In fact, part of the stretch that was discovered dating back to the 11th century is visible from Calle San Juan de los Reyes, as it is located on a part of the property that provides access to the parking garage.
Last 27th of March, the cultural association Oppidum Eléberis, intrigued by heritage and related topics, through its representative Narciso Crespo, wrote to the the Andalusian Government’s Office of Culture in Granada to find out if the discovery was related to the old Zirid wall and if confirmation of its importance was planned, as well as action to “protect and restore the value of the remains of the wall during the new construction project”.
Crespo believes that since they are responsible for the tutelage, protection and dissemination of historical heritage, the autonomous community government must “protect [the wall] from destruction and guarantee its conservation” in the building project.
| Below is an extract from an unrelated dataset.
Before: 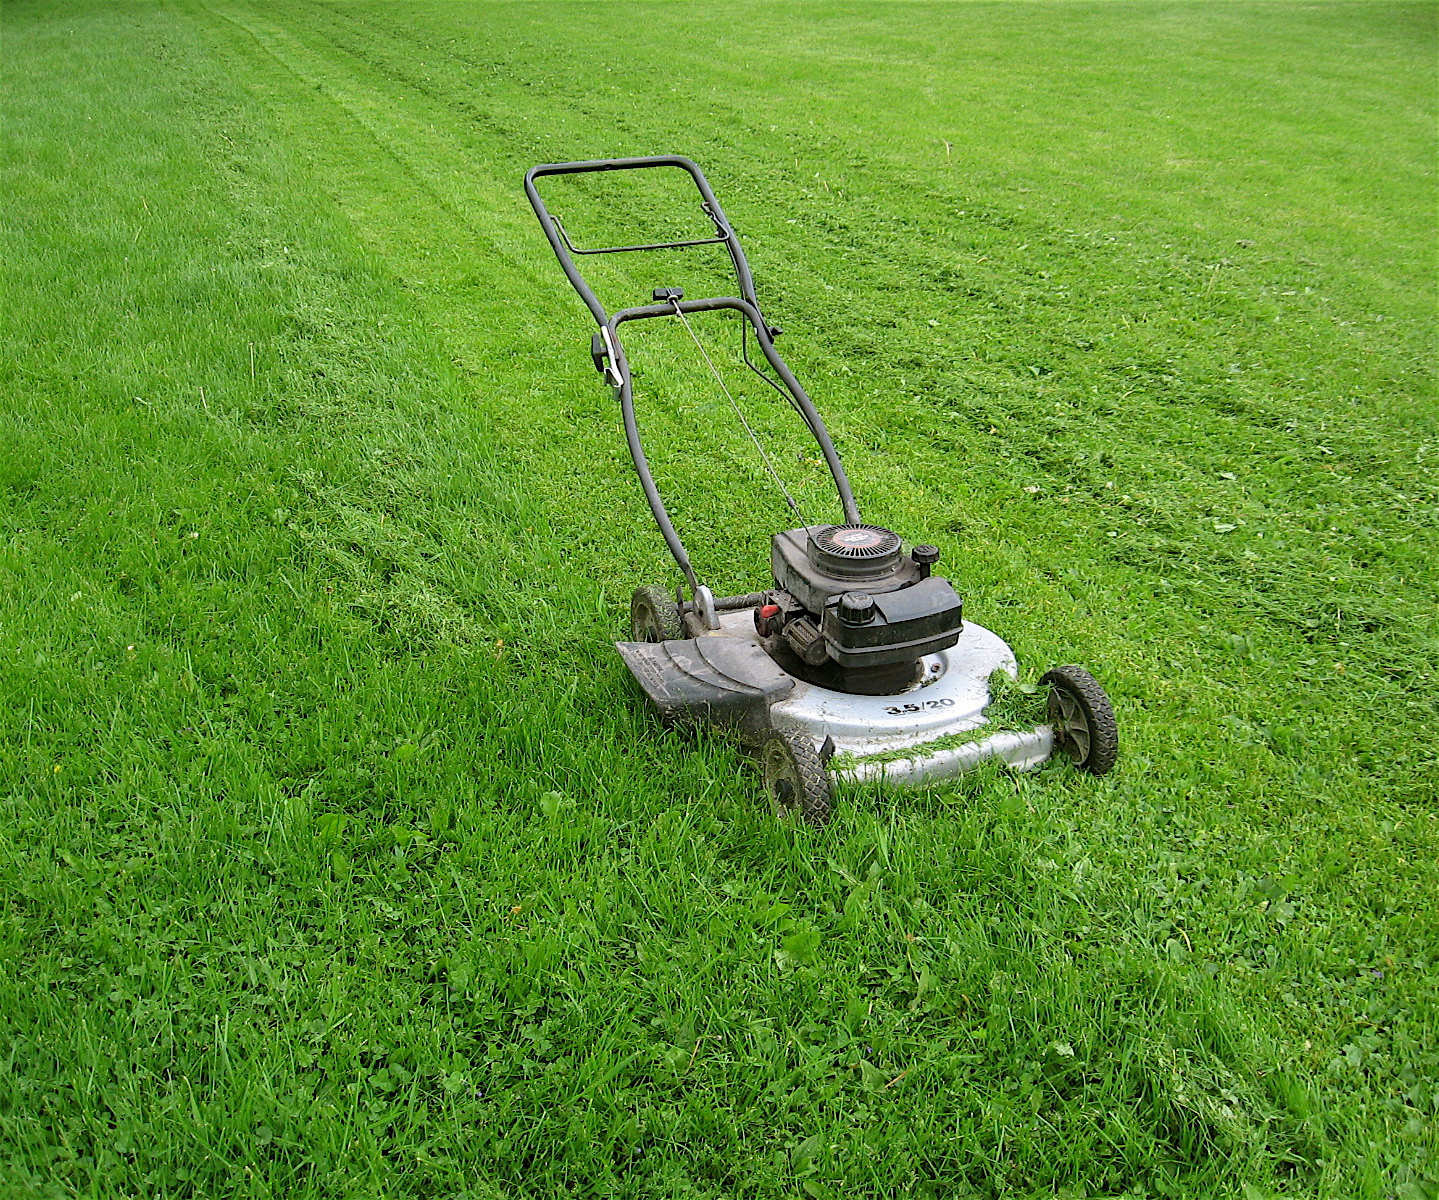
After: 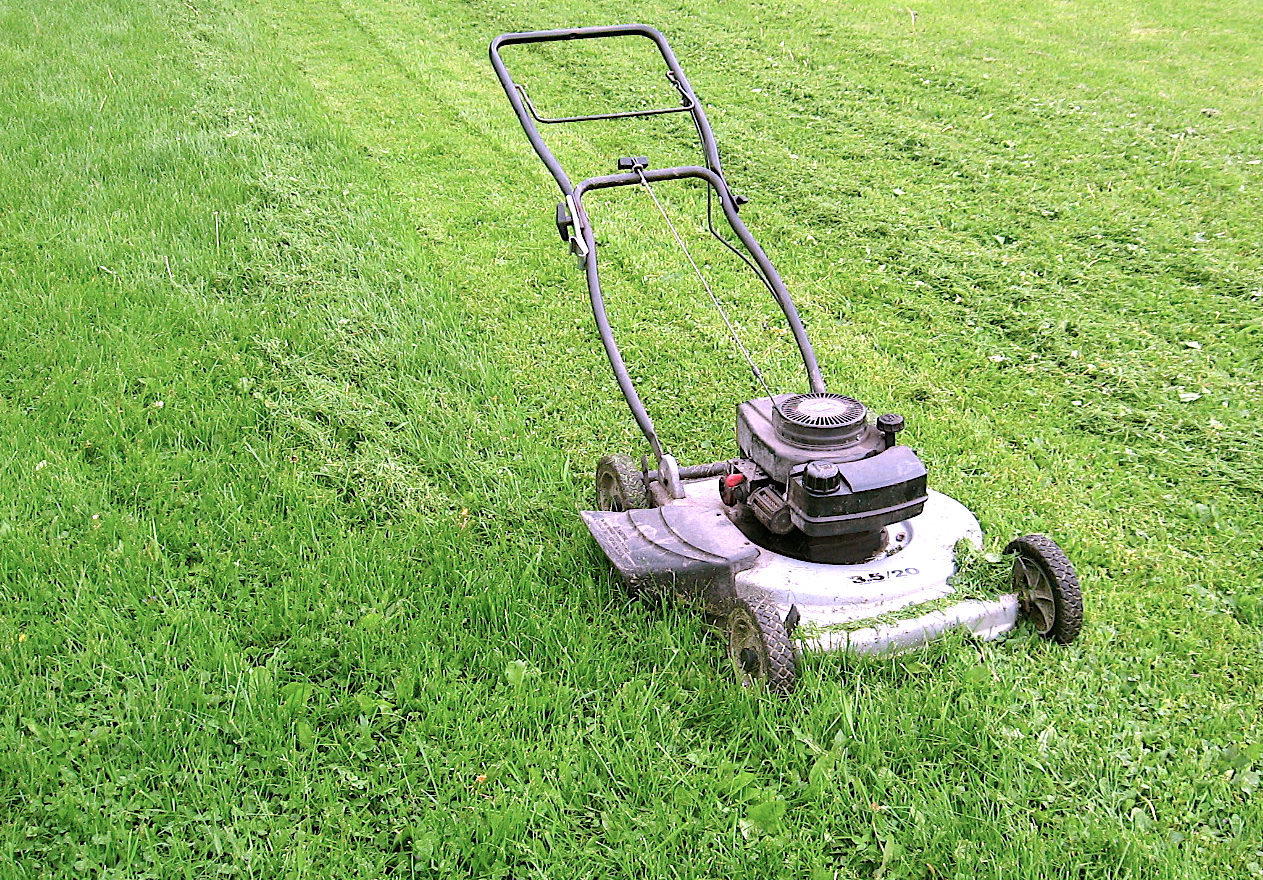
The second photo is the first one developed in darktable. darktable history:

On the 14th of April, the Office of Culture responded, stating that it had undertaken a preventative archaeological intervention that “had permitted documentating of a stretch of 11th century wall”.
With regards to the protection of this stretch of wall from the Zirid period, the Andalusian Government states that the Department “can establish appropriate conservation measures in order to avoid any harm that construction work could cause”, but clarifies that “restoring the value should be done by the owner of the building where the wall is located”.
Carvajales The property is located between the Placeta de los and San Juan de los Reyes, one of the main thoroughfares of the Moorish Albayzín, where there are still remains of the wall integrated into some houses and hotel establishments. The building dates back to 1931 and sticks out due to its height and the brick visible on its rear façade.
On the 21st of October 2008, the developer, a Cordoba company Urbanas Baena López Hermanos, which was not granted restoration aide by the municipal government, obtained a licence on 21 October 2008 for work that was due to be completed in November 2011. There has already been a two-and-a-half year delay.
Carlos Sánchez, an architect and expert in heritage and conservation restoration, confirmed that it is an 18m-long stretch of wall that is to be integrated into the building and opened for visitation. He stated that “it has some very interesting characteristics because it widens and it’s possible to excavate behind to gather information about what used to be there”.
According to the architect, the developer, which GranadaiMedia hasn’t been able to get in contact with, is now interested in redefining the use of the building – from residential, to service sector use – although as the Granada City Hall’s Planning Department is unaware of any such request have been made. The Office of Culture has been unwilling to release a statement while waiting for the matter to be processed by the Provincial Commission for Historic Heritage.
The stretch of wall is located very close to the no longer existing Puerta de los Estereros (Bab al-Hassarin), in what is now Plaza de San Gregorio. At the time, this was one of the main streets, due to the intense commercial and trading activity that took place there in the past.